**STATED GOAL A**
In the crime account, what caused the police chase to end? Answer in one to three sentences.
**STATED GOAL B**
Quote the crime account word for word, everything from "The chase ended" down to "a gold-chain necklace.".

**SELECTED PASSAGE**
--------

Evidence showed that shortly after 7 p.m. on October 11, someone using Lopes’ ATM card made two successful cash withdrawals—$300 and $100—from the Southwest Military Branch of the Security Service Federal Credit Union. A surveillance camera showed a woman leaning out of the driver’s side of a vehicle using the ATM.

On October 17, in downtown San Francisco, California, two police officers saw a pickup speed through an intersection and almost hit a pedestrian. The driver led officers on a chase through downtown San Francisco and fired a shot at the officers. The bullet hit the officers’ windshield and came within inches of striking one of the officers. Additional police officers joined in the chase. The driver continued shooting at police and police returned fire.

The chase ended when the truck -- identified as Lopes' vehicle -- became stuck in traffic. The driver and passenger of the truck were identified as Joshua Maxwell and Tess McFarland. When he was arrested, Maxwell was wearing a gold-chain necklace.

--------

**GIVEN MATERIAL**

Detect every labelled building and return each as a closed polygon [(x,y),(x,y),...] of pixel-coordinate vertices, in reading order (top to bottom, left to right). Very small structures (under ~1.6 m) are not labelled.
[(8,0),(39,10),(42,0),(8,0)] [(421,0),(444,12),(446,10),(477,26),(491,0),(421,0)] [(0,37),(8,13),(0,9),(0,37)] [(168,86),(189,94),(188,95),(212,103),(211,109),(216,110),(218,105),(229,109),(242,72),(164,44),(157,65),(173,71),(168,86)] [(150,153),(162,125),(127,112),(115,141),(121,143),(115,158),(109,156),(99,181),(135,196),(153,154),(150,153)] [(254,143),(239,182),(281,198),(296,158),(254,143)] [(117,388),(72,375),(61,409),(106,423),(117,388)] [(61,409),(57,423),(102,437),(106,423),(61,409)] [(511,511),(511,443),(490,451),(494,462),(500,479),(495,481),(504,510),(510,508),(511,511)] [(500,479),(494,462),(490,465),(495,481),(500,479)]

--------

**OUTPUT A**
The chase ended because the truck got stuck in traffic. The truck was identified as Lopes' vehicle.

**OUTPUT B**
The chase ended when the truck -- identified as Lopes' vehicle -- became stuck in traffic. The driver and passenger of the truck were identified as Joshua Maxwell and Tess McFarland. When he was arrested, Maxwell was wearing a gold-chain necklace.